Paris, 12 ago (EFE).- A Justiça da França rejeitou nesta sexta-feira o fechamento, solicitado pelo governo, dos estabelecimentos comerciais ilegais abertos no campo de refugiados de Calais, no noroeste do país, com o argumento de que os mesmos cumprem a função de local de encontro "pacífico" dos imigrantes.

A prefeitura (delegação do governo) tinha solicitado o fechamento administrativo dessas lojas, bares e restaurantes erguidos na chamada "selva" de Calais, onde cerca de 4,5 mil imigrantes e refugiados - segundo o último dado oficial - esperam para poder atravessar o canal rumo à Grã-Bretanha.
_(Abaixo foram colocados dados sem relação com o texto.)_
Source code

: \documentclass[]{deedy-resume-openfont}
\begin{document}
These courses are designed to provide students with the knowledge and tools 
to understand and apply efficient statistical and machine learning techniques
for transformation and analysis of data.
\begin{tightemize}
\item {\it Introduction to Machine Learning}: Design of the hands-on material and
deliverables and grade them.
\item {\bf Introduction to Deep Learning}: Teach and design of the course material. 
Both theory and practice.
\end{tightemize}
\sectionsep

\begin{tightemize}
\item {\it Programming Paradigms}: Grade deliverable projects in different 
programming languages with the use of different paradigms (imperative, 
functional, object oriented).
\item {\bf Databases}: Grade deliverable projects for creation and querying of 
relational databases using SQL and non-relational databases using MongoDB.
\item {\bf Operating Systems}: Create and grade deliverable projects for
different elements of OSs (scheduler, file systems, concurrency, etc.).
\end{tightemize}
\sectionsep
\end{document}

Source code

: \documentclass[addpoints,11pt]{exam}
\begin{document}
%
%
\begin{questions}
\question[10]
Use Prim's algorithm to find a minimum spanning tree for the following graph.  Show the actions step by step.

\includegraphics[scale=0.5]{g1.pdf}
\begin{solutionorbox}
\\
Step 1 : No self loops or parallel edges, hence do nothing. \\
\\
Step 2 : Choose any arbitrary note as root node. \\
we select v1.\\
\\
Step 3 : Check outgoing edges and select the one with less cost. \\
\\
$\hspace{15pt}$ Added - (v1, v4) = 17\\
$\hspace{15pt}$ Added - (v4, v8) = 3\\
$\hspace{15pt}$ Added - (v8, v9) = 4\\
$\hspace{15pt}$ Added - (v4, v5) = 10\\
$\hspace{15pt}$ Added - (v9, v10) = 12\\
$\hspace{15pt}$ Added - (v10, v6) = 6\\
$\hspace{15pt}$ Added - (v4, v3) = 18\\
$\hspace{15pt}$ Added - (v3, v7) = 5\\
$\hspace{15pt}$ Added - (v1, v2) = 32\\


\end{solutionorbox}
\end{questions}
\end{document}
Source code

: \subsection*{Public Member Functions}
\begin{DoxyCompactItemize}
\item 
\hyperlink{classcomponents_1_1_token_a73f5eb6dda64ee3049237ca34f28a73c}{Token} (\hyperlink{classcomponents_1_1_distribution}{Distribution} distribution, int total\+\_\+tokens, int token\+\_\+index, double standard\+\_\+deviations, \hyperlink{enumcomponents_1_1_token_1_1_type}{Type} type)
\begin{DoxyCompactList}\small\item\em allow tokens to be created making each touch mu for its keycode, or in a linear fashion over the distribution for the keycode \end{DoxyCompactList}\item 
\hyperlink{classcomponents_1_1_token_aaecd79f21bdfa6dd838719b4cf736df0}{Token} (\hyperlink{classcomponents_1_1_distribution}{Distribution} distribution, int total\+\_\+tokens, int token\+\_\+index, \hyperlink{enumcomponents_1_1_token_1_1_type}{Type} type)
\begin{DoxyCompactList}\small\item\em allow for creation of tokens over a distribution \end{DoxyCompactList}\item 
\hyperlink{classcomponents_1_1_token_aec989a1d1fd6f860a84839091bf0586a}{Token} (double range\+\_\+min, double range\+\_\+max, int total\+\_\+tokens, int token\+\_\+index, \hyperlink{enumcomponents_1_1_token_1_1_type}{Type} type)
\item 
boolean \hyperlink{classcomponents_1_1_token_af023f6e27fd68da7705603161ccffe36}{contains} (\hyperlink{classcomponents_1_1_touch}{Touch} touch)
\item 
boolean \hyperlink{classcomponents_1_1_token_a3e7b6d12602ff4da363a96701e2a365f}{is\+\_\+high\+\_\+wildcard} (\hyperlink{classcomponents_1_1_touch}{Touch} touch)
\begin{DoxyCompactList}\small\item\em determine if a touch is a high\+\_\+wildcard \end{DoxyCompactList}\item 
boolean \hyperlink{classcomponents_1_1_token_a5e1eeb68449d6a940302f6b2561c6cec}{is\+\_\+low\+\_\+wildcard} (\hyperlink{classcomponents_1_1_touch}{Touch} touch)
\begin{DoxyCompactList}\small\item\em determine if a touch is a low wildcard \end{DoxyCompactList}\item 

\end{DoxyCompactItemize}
As associações que trabalham com os migrantes levaram essa decisão aos tribunais.

Segundo o raciocínio do juiz, é certo que esses estabelecimentos "não têm nenhuma autorização administrativa" e "não respeitam as regras sanitárias mais elementares", como a prefeitura havia apontado.

No entanto, de acordo com o magistrado, esses locais "cumprem outras funções" além das próprias do comércio, tais como "constituir lugares pacíficos de encontro entre os imigrantes". Além disso, o juiz lembrou que as unidades de abastecimento de alimentos instaladas pelas autoridades têm filas muito longas.

O juiz considerou que seu fechamento iria, portanto, prejudicar os moradores de Calais, que "vivem em condições de extrema precariedade".

A decisão representa um revés para as autoridades francesas, que estão experimentando um crescimento no número de pessoas que chegam à "selva" de Calais nas últimas semanas.

Os imigrantes se assentaram na zona norte do campo, depois que o governo francês decidiu desmantelar a do sul.

O ex-ministro conservador Xavier Bertrand, presidente da região de Hauts-de-France, onde fica o acampamento, afirmou ao jornal "Le Figaro" que a "degradação está acelerando" no acampamento e pediu medidas de controle.

Entre elas, exigiu a proibição de saída durante a noite, para dissuadir os imigrantes que tentam subir clandestinamente nos caminhões que se dirigem ao Reino Unido.